5. Concluding Remarks

The inflammatory COX-derived prostanoids are increasingly being recognized as critical regulators for both immunity and immunological diseases. Substantial data clearly showed that prostanoid biosynthesis and signaling pathways are altered in these pathological processes. Pharmacological targeting of prostanoid biosynthesis and/or signaling with NSAIDs, COX-2 selective inhibitors, and EP receptor antagonists has been investigated for many years with promising results at both preventive and therapeutic levels. There are many fascinating accumulating data on the biology of inflammatory prostanoids in normal and pathological settings. Numerous studies reported that epigenetic control is an important mechanism by which COX/PGE2/EP receptor axis can be markedly modulated. Epigenetic modifications emerged as additional levels of complexity to the understanding of the regulation and functionalities of the COX pathway and prostanoid signaling in physiological and pathological settings. Investigating the epigenetic alterations that impact both COX enzymes and prostanoid receptors may inform on pathological events that characterize the immunomodulatory functions of these inflammatory lipid mediators in various immune disorders and may be relevant for the efficient clinical use of NSAIDs, COX-2 selective inhibitors, and EP receptor antagonists at both preventive and therapeutic levels.

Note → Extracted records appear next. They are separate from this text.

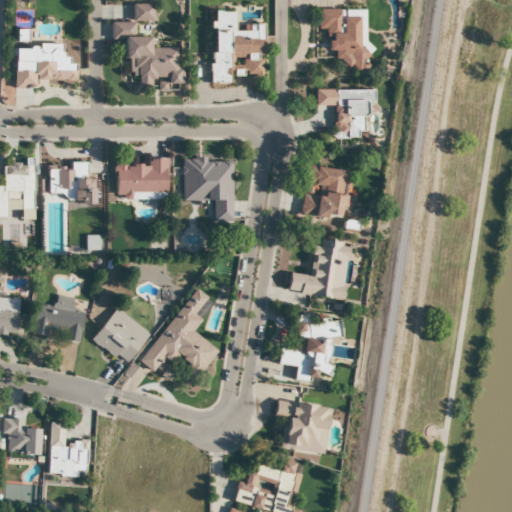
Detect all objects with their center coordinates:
building: (345, 36)
building: (234, 50)
building: (146, 59)
building: (39, 65)
road: (94, 65)
road: (277, 69)
building: (345, 110)
road: (140, 112)
building: (139, 180)
building: (68, 184)
building: (208, 185)
building: (16, 192)
building: (323, 193)
road: (247, 256)
road: (401, 256)
road: (467, 270)
building: (322, 273)
building: (7, 318)
building: (57, 320)
building: (119, 337)
building: (180, 342)
building: (309, 348)
road: (82, 391)
road: (243, 398)
road: (218, 425)
building: (301, 427)
building: (18, 439)
building: (63, 454)
building: (265, 488)
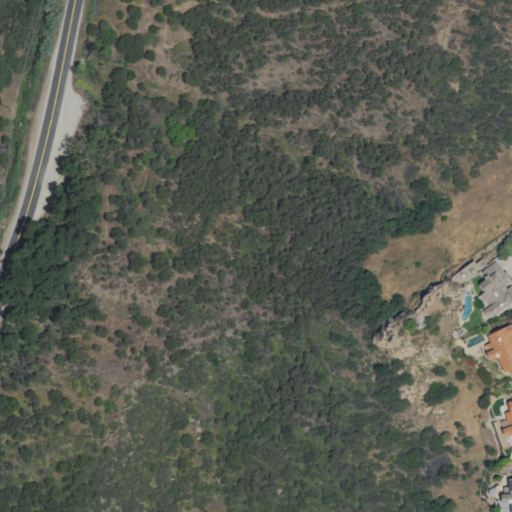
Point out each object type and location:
road: (43, 144)
building: (494, 290)
building: (494, 290)
building: (500, 346)
building: (501, 346)
building: (507, 419)
building: (508, 421)
building: (508, 493)
building: (505, 496)
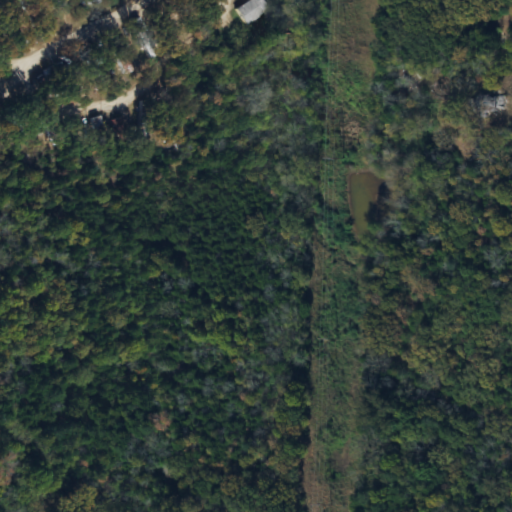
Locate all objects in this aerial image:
building: (91, 0)
building: (252, 9)
road: (70, 37)
road: (128, 96)
building: (491, 103)
building: (144, 117)
building: (100, 125)
building: (120, 125)
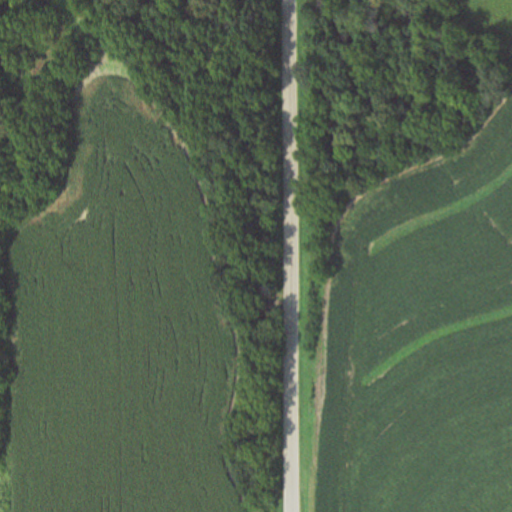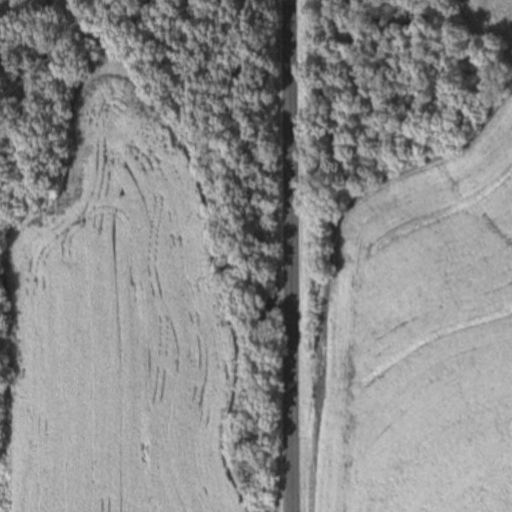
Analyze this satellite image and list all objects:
road: (291, 256)
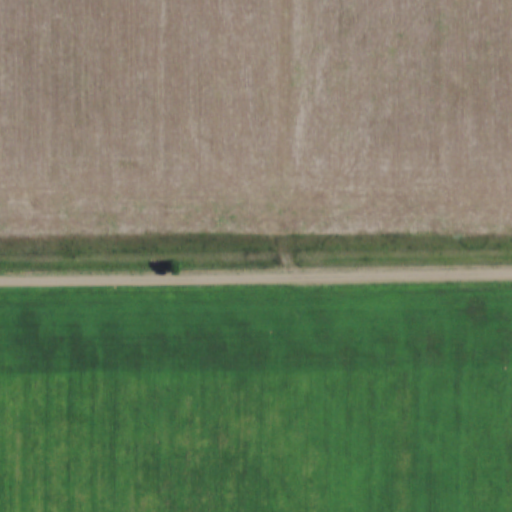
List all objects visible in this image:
road: (256, 274)
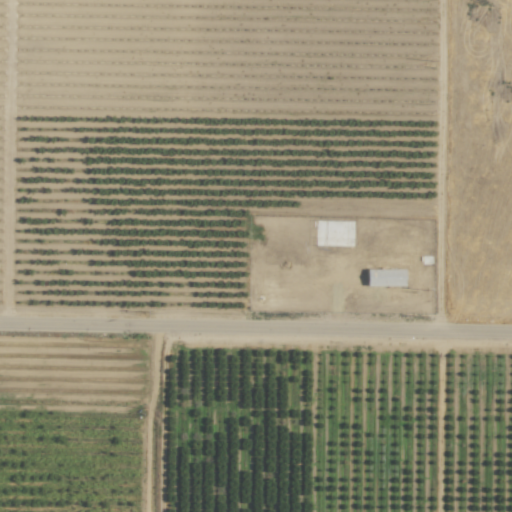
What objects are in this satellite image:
building: (383, 277)
road: (256, 337)
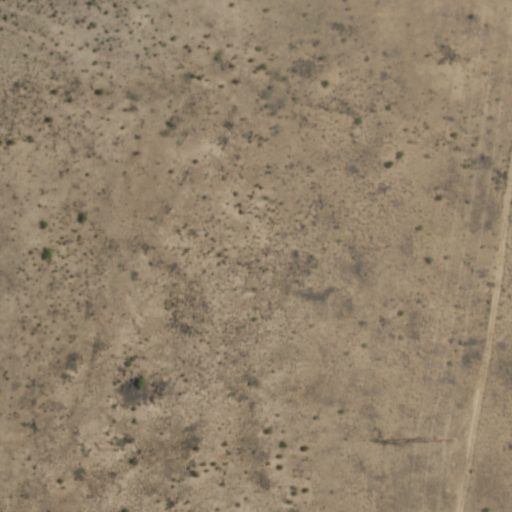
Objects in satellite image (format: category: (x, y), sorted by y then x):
power tower: (452, 437)
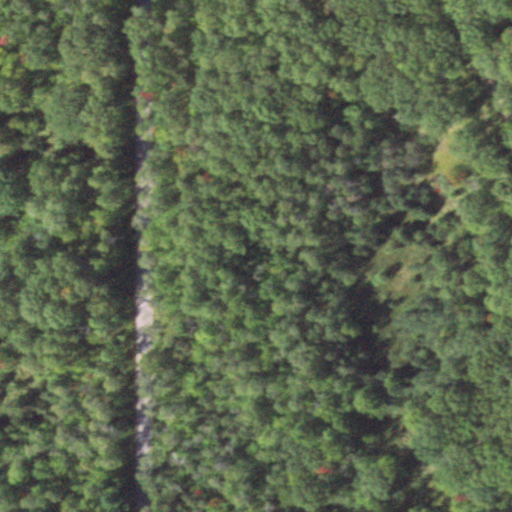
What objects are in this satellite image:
road: (487, 56)
road: (145, 256)
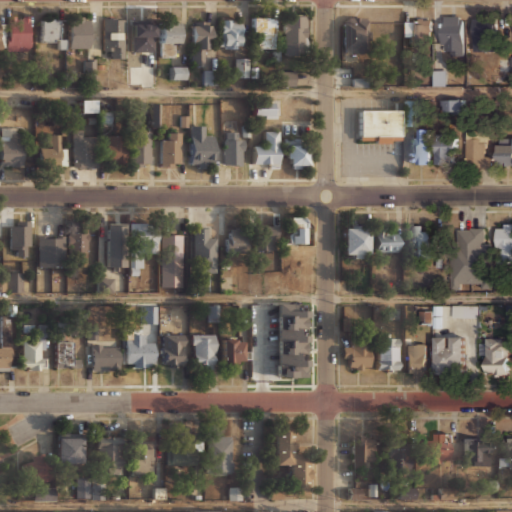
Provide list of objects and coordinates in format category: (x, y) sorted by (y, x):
building: (49, 30)
building: (417, 31)
building: (78, 32)
building: (260, 32)
building: (262, 32)
building: (16, 33)
building: (18, 33)
building: (50, 33)
building: (77, 33)
building: (229, 33)
building: (229, 33)
building: (293, 34)
building: (355, 34)
building: (453, 34)
building: (484, 34)
building: (113, 37)
building: (141, 37)
building: (141, 37)
building: (167, 37)
building: (293, 37)
building: (112, 38)
building: (167, 38)
building: (199, 41)
building: (200, 41)
building: (510, 63)
building: (241, 67)
building: (244, 68)
building: (499, 70)
building: (176, 72)
building: (176, 73)
building: (1, 75)
building: (2, 75)
building: (208, 77)
building: (281, 77)
building: (287, 78)
building: (439, 78)
road: (419, 92)
road: (163, 93)
building: (3, 105)
building: (452, 105)
building: (452, 105)
building: (86, 106)
building: (86, 106)
building: (3, 107)
building: (261, 108)
building: (262, 109)
building: (408, 114)
building: (152, 115)
building: (152, 115)
building: (378, 125)
building: (379, 125)
building: (478, 144)
building: (9, 146)
building: (199, 146)
building: (420, 146)
building: (9, 147)
building: (419, 147)
building: (115, 148)
building: (139, 148)
building: (200, 148)
building: (114, 149)
building: (139, 149)
building: (169, 149)
building: (231, 149)
building: (232, 149)
building: (444, 149)
building: (82, 150)
building: (82, 150)
building: (170, 150)
building: (266, 150)
building: (266, 150)
building: (445, 151)
building: (504, 151)
building: (51, 152)
building: (50, 153)
building: (296, 153)
building: (296, 154)
road: (256, 197)
building: (296, 231)
building: (298, 231)
building: (266, 237)
building: (17, 238)
building: (19, 238)
building: (76, 238)
building: (76, 239)
building: (250, 239)
building: (236, 240)
building: (353, 241)
building: (384, 241)
building: (420, 242)
building: (139, 243)
building: (140, 243)
building: (504, 243)
building: (115, 245)
building: (115, 246)
building: (48, 250)
building: (49, 251)
building: (202, 251)
building: (201, 252)
road: (327, 255)
building: (471, 259)
building: (170, 260)
building: (170, 261)
building: (13, 281)
building: (13, 282)
building: (1, 283)
building: (104, 284)
building: (103, 285)
building: (0, 286)
road: (256, 299)
building: (465, 311)
building: (149, 315)
building: (149, 316)
building: (26, 328)
building: (91, 333)
building: (288, 340)
building: (4, 347)
building: (170, 349)
building: (171, 350)
building: (201, 350)
building: (137, 351)
building: (137, 351)
building: (201, 351)
building: (230, 351)
building: (230, 352)
building: (356, 353)
building: (385, 353)
building: (450, 354)
building: (30, 355)
building: (64, 355)
building: (65, 355)
building: (30, 356)
building: (497, 356)
building: (103, 357)
building: (104, 357)
building: (5, 358)
building: (415, 360)
road: (256, 403)
road: (12, 420)
parking lot: (36, 424)
road: (34, 439)
building: (433, 447)
building: (67, 449)
building: (397, 450)
building: (475, 452)
building: (108, 453)
building: (181, 453)
building: (362, 453)
building: (218, 454)
building: (182, 455)
building: (217, 455)
building: (141, 457)
park: (8, 458)
building: (107, 458)
building: (141, 458)
building: (288, 458)
building: (289, 458)
building: (504, 459)
building: (35, 470)
building: (81, 487)
building: (82, 487)
building: (96, 491)
building: (97, 491)
building: (406, 492)
building: (445, 492)
building: (157, 493)
road: (256, 506)
building: (4, 511)
building: (204, 511)
building: (205, 511)
building: (225, 511)
building: (378, 511)
building: (483, 511)
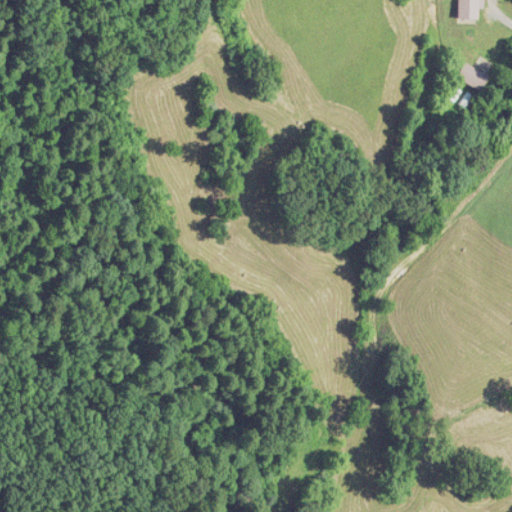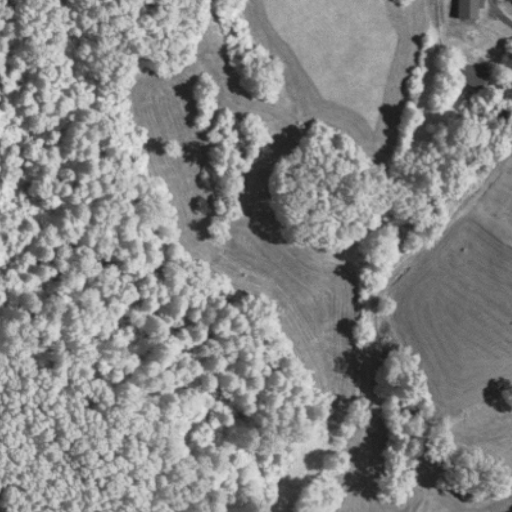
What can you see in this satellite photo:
building: (469, 8)
building: (471, 74)
road: (387, 313)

Thus, besides NSAIDs and EP receptor antagonists, epigenetic therapies, including DNA methyltransferase inhibitors and histone deacetylase inhibitors, should be considered in studying cellular proliferation and invasiveness in immune disorders and in the development of therapeutic approaches aimed at targeting inflammatory prostanoid biosynthesis and/or signaling. Epigenetic regulations, especially alterations in DNA methylation, are intimately linked to the development of various human tumors. Because the cancer genome usually contains both hyper- and hypomethylated genes to increase invasion, proliferation, and metastasis, epigenetic control of inflammatory genes such as COX-2 should be taken into consideration as a potential therapeutic target in tumoral pathology. Thus, the epigenetic regulation of prostanoids is extremely interesting and deserves further investigations.

Conflict of Interests

There is no conflict of interests regarding the publication of this paper.